Urgh, so I really don't like this.

The end result is something like:

rt_mutex_lock()
sched_submit_work();
// a nested rt_mutex_lock() here will not clobber
// ->pi_blocked_on because it's not set yet.

task_blocks_on_rt_mutex();
tsk->pi_blocked_on = waiter;
rt_mutex_enqueue(lock, waiter); <-- the real problem

rt_mutex_slowlock_block();
schedule_rtmutex();

sched_resume_work();

And all of this it not just because tsk->pi_blocked_on, but mostly
because of task_blocks_on_rt_mutex() enqueueing the waiter. The whole
enqueue thing is what makes the 'simple' solution of saving/restoring
tsk->pi_blocked_on not work.

Basically the pi_blocked_on curruption is a side effect, not the
fundamental issue. One task having two waiters registered is the bigger
issue.

Now, sched_submit_work() could also use (regular) mutex -- after all
it's a fully preemptible context. And then we're subject to the 'same'
problem but with tsk->blocked_on (DEBUG_MUTEXES=y).
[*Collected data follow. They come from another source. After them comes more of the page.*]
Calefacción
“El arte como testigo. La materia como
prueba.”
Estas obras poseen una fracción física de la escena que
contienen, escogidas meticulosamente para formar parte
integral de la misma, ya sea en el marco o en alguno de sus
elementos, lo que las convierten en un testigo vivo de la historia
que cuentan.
This means that strictly speaking we should litter mutex with the same
thing :/

This all feels fragile to me. Too many things spread out in too many
places. An alternative is something like:

void __sched schedule_pi(void)
{
struct task_struct *tsk = current;
void *waiter = tsk->pi_blocked_on;

sched_submit_work(tsk);
do {
preempt_disable();
if (rt_mutex_blocks(tsk, waiter))
schedule();
sched_preempt_enable_no_resched();
} while (need_resched());
sched_update_worker(tsk);
}

And then rt_mutex_blocks() will do the enqueue/boost/optimistic_spin
thing. However, this is going to be a massive reorg of the rt_mutex code
and I'm not entirely sure the end result will actually be better... it
might just make a mess elsewhere :/

> +void sched_submit_work(void)
> {
> - unsigned int task_flags;
> + struct task_struct *tsk = current;
> + unsigned int task_flags = tsk->flags;
>
> - if (task_is_running(tsk))
> - return;
> -
> - task_flags = tsk->flags;
> /*
> * If a worker goes to sleep, notify and ask workqueue whether it
> * wants to wake up a task to maintain concurrency.
> @@ -6723,8 +6720,10 @@ static inline void sched_submit_work(struct task_struct *tsk)
> blk_flush_plug(tsk->plug, true);
> }

> +asmlinkage __visible void __sched schedule(void)
> +{
> + if (!task_is_running(current))
> + sched_submit_work();
> + schedule_loop(SM_NONE);
> + sched_resume_work();
> }
> EXPORT_SYMBOL(schedule);

pulling out task_is_running() like this is going to get into conflict
with TJs patches here:

https://lkml.kernel.org/r/20230418205159.724789-1-tj@xxxxxxxxxx

That makes sched_submit_work() do things even if task_is_running().